Mayr: In Deutschland beträgt der Kostenanteil für einen 4-Personenhaushalt rund 1 Euro per Monat. Allein der Preis des regulären Stroms ist in Österreich um 19% innerhalb eines Jahres gestiegen. Was steckt an Subventionskosten in ganz normalen, nicht erneuerbaren Kraftwerken? Davon weiß die Öffentlichkeit gar nichts.Und die Umweltfolgekosten für eine Volkswirtschaft- auch davon spricht keiner. Oder wenn wir uns den Spitzenstrompreis anschauen, an den Strombörsen, da ist auch die „geförderte“ kwh Solarstrom noch viel billiger- und Photovoltaik ist Spitzenstrom.
OEKONEWS: Und warum noch auf Photovoltaik setzen?
Mayr: Es geht auch darum, eine entsprechende Markteinführung zu gewährleisten. Ist man bei einer Technologie von Anfang an dabei, so hat man die größten Möglichkeiten zur Verbesserung. Es ist einfach Wahnsinn, international auf Förderprogramme wie z.B. die Kernfusion zu stecken, von denen wirklich niemand genau weiß, ob und wann sie funktionieren. Die Erneuerbaren Energien, und dabei auch die Photovoltaik, funktionieren, das wissen wir. Sie können sofort und schnell eingesetzt werden- es gibt keine Umweltprobleme und keine Unsicherheitsfaktoren. Jeder Private kann, wenn er das will, schon jetzt dezentral seine Strom erzeugen. 380 kV-Leitungen brauche ich auch keine mehr. Egal ob in der Stadt oder am Land. Für mich ist es absolut unbegreiflich, dass sich Österreich da bei den gesetzlichen Vorgaben von Staaten wie Tschechien überholen lässt. Sowohl finanziell als auch technisch gibt es hier in Österreich entsprechendes Potential.OEKONEWS: Wie wollen Sie den Strom speichern?

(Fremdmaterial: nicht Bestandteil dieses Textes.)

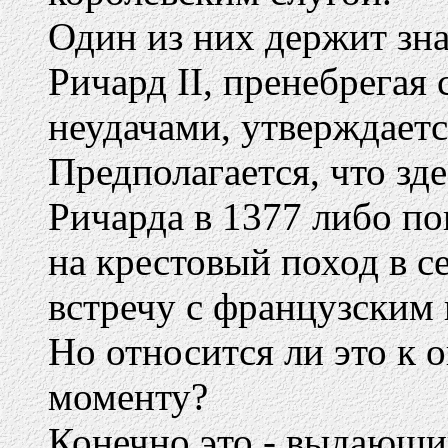
Один из них держит зна
Ричард II, пренебрегая
неудачами, утверждаетс
Предполагается, что зд
Ричарда в 1377 либо п
на крестовый поход в с
встречу с французским 
Но относится ли это к
моменту?
Конечно это - выдающи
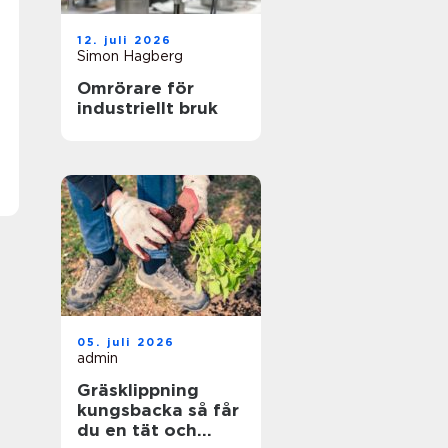
12. juli 2026
Simon Hagberg
Omrörare för
industriellt bruk
05. juli 2026
admin
Gräsklippning
kungsbacka så får
du en tät och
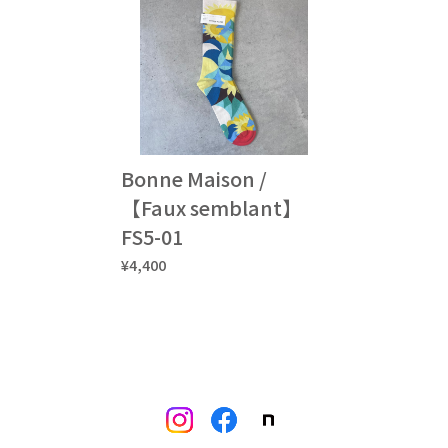
Bonne Maison /
【Faux semblant】
FS5-01
¥4,400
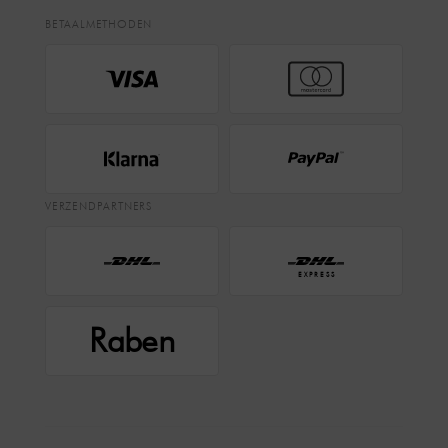
BETAALMETHODEN
VERZENDPARTNERS
EXPRESS
Raben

Mayr: z.B. Photovoltaik mit Wasserstofftechnik verbunden, es gibt etliche Firmen und Forschungseinrichtungen, auch in Österreich, die sich mit Wasserstofftechnik beschäftigen. Mit erneuerbaren Energien könnte man Wasserstoff erzeugen.Das Potential für den gesamten Bereich ist da. Viele lokale Politiker – in Bundesländern und Gemeinden- haben dieses Potential ja bereits erkannt und sind sehr interessiert an diesem Bereich.
OEKONEWS: Wie sieht es international mit der Photovoltaik und Ökostrom aus?

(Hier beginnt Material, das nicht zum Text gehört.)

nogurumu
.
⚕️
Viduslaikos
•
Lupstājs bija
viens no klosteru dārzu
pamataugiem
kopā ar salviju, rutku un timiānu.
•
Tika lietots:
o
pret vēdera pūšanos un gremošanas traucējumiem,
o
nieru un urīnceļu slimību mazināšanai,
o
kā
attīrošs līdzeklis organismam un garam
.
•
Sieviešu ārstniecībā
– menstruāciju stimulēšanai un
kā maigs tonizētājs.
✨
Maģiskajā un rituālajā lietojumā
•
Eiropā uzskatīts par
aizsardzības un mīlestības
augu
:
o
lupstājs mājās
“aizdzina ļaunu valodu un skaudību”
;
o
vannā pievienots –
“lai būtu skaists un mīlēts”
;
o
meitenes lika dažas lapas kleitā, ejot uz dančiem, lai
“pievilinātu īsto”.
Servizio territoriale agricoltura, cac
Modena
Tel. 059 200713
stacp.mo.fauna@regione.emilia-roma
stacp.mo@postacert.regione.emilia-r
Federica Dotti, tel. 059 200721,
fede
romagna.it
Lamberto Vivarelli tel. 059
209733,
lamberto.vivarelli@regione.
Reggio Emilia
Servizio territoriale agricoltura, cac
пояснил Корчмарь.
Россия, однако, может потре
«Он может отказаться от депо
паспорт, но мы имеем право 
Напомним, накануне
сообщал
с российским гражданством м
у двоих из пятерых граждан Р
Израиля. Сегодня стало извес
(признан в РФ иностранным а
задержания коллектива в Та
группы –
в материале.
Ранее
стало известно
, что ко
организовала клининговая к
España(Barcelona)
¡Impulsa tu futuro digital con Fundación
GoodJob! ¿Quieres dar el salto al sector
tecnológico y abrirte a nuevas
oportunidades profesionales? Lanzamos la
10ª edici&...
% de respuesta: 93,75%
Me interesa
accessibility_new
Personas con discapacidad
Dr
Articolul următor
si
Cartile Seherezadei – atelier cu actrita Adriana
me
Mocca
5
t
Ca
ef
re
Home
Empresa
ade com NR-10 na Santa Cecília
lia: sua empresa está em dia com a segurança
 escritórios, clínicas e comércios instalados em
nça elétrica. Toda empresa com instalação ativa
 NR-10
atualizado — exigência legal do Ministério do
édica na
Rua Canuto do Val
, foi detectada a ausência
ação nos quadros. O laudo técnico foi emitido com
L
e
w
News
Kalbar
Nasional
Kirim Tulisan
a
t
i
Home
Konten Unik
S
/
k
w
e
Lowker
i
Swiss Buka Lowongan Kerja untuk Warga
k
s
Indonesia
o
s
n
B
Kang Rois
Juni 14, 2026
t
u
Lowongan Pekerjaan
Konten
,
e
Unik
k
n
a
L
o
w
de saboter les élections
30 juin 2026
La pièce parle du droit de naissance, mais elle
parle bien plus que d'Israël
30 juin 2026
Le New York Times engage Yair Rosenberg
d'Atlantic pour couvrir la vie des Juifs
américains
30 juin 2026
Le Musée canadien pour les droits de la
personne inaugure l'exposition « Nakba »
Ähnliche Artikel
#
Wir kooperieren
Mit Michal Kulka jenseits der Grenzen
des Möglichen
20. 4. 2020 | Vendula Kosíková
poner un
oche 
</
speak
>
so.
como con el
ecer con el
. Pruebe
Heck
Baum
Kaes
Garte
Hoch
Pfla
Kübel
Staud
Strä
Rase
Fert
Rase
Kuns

Mayr: Eines ist klar, die Photovoltaik kann keiner mehr aufhalten. Die Frage ist nur: steige ich rechtzeitig ein. Also schadet sich Österreich nur selbst.Sogar China hat sich entschieden, das deutsche Gesetz in wesentlichen Teilen zu übernehmen, weil es auf längere Sicht das kostengünstigste System ist. Italien hat ein Einspeisegesetz, dessen Einspeistarif an den Strompreis gekoppelt ist, auch das spanische Gesetz ist noch besser als das Deutsche.
OEKONEWS: Was können wir tun?
Mayr: Sharp hat sich für sich selbst als Ziel gesetzt, bis 2010 mehr erneuerbare Energie mit Photovoltaik zu erzeugen als es derzeit für alle Fabriken weltweit benötigt. Das ist unsere ganz persönliche Unternehmensphilosophie, bei der wir uns ziemlich sicher sind, das wir das umsetzen.Das wichtigste ist: Wir müssen einfach die Leute wachrütteln- alle gemeinsam. Es geht um Aufklärung, die Technologie ist da.